An example I hear you cry? well, they bought an email management system that isn't compatible with the web browser on the locked down corporate desktops, but needed a very specific, and also very old version of firefox (3.16 for those interested), and somehow that was our fault. Then they bought a call recording system that needs no fewer than 10 pre-reqs installed on the desktop, despite us telling them to ask the vendor.
I'd love to have time to be innovative, but I'm too busy sorting out the crap that management foist off on us...
"...management consulting, technology services and outsourcing company Accenture..."
"...attracting more people into studying subjects rooted in science, technology, engineering or maths would "help drive UK innovation"...."
Who in their right mind would choose a career in IT when statistics show this field has has the highest graduate unemployment rate in the UK? Companies like Accenture like to outsource jobs, preferably to places with low salaries and lax employment laws. An alternative is to employ someone in India, bring them to the UK under an ICT visa and have them replace a more expensive British worker. If the guy from India is swapped out within the year, the company can save the employer's NI contributions. A decade of this has help keep IT salaries down (If I returned to work the UK now, I would likely earn no more than I earned in the mid-1990s).
Small companies have some chance of innovating, probably because they are typically run by people who understand their field and are uninterested and too small to fall in with the outsourcers.
OK - hands up first - I'm a sales / marketing 'person'. Calm down - one that started as a programmer and worked my way up through analyst and onto MIS Manager. So I understand some of what people are going through. I never try to sell something that people don't want or need.
Now I'm currently selling a solution that I believe sits well with IT Managers. So far met about 20 - 30 people - all senior IT Managers / Directors. In several cases I worked out the potential savings we could give, after taking THEIR figures and agreeing that the calculations are right. I almost every case people don't want to go any further - on the basis that someone up above has other priorities.
Now to me (maybe I have a skewed view) it means that people are nervous to suggest something different, or propose something that may put their head above the parapet. Some are different - in the initial meeting they are seeing how they can save money or do something more efficiently. They move things forward, which is potentially good for me.
To cite one example - showed an IT Manager a potential saving of £100k, he asked the outlay - £7k. He said not worth him asking the board.
To me it's simple - the top level is blocking innovation by making savings a priority - rather than efficiency or innovation. Staff are scared to suggest things for making themselves visible. The best assets in a company are it's staff - but only if they can operate without fear.
"the top level is blocking innovation by making savings a priority"
Yep, I've seen that so many times. It's why I left my last job. Top brass blocked every proposal we put in front of them. One particular project (virtualising a load of under utilised servers which were costing a fortune in support contracts and were slowly dying) was on it's 5th iteration, each with lower costs, even though the first showed savings within 3 years. Didn't matter to the board.

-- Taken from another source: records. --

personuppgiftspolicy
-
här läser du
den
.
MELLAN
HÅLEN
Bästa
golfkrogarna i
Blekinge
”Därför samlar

Oh and to add to my comment - in one place I made an offer, with significant discount, and it was rejected - because there was A COST!! It would have saved the guy 3.5 hours a day on ONE task.
I tried to clarify and was told that the IT Manager had applied for a spend of £3k on a firewall. This was rejected - with the IT Manager being told "let them hack us!". I said about time savings and the bosses response was "if people want to keep their jobs then they won't mind working a few hours extra"...
This is a high street store using the internet to send daily sales stats, important information, etc.